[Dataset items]
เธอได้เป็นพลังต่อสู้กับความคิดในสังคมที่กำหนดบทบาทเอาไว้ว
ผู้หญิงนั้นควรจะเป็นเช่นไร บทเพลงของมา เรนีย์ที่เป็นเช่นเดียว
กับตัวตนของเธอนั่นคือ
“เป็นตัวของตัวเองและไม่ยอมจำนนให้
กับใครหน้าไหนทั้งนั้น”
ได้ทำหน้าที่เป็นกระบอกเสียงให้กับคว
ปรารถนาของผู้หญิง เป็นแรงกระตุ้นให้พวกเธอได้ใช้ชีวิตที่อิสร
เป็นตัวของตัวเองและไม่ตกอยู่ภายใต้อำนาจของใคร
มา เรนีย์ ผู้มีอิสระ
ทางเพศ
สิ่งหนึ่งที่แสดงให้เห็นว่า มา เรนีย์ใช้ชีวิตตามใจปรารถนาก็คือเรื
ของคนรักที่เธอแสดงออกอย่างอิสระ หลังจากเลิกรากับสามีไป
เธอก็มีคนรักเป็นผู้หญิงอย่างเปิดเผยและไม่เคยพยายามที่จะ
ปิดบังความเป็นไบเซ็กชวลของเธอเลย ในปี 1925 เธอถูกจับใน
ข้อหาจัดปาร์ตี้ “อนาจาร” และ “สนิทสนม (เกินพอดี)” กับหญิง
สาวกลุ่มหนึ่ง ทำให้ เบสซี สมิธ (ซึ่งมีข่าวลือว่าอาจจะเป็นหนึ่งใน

Problem details ▸ Each entry must be retyped exactly as it was written above.

Reply to the exercise ▸
เธอได้เป็นพลังต่อสู้กับความคิดในสังคมที่กำหนดบทบาทเอาไว้ว
ผู้หญิงนั้นควรจะเป็นเช่นไร บทเพลงของมา เรนีย์ที่เป็นเช่นเดียว
กับตัวตนของเธอนั่นคือ
“เป็นตัวของตัวเองและไม่ยอมจำนนให้
กับใครหน้าไหนทั้งนั้น”
ได้ทำหน้าที่เป็นกระบอกเสียงให้กับคว
ปรารถนาของผู้หญิง เป็นแรงกระตุ้นให้พวกเธอได้ใช้ชีวิตที่อิสร
เป็นตัวของตัวเองและไม่ตกอยู่ภายใต้อำนาจของใคร
มา เรนีย์ ผู้มีอิสระ
ทางเพศ
สิ่งหนึ่งที่แสดงให้เห็นว่า มา เรนีย์ใช้ชีวิตตามใจปรารถนาก็คือเรื
ของคนรักที่เธอแสดงออกอย่างอิสระ หลังจากเลิกรากับสามีไป
เธอก็มีคนรักเป็นผู้หญิงอย่างเปิดเผยและไม่เคยพยายามที่จะ
ปิดบังความเป็นไบเซ็กชวลของเธอเลย ในปี 1925 เธอถูกจับใน
ข้อหาจัดปาร์ตี้ “อนาจาร” และ “สนิทสนม (เกินพอดี)” กับหญิง
สาวกลุ่มหนึ่ง ทำให้ เบสซี สมิธ (ซึ่งมีข่าวลือว่าอาจจะเป็นหนึ่งใน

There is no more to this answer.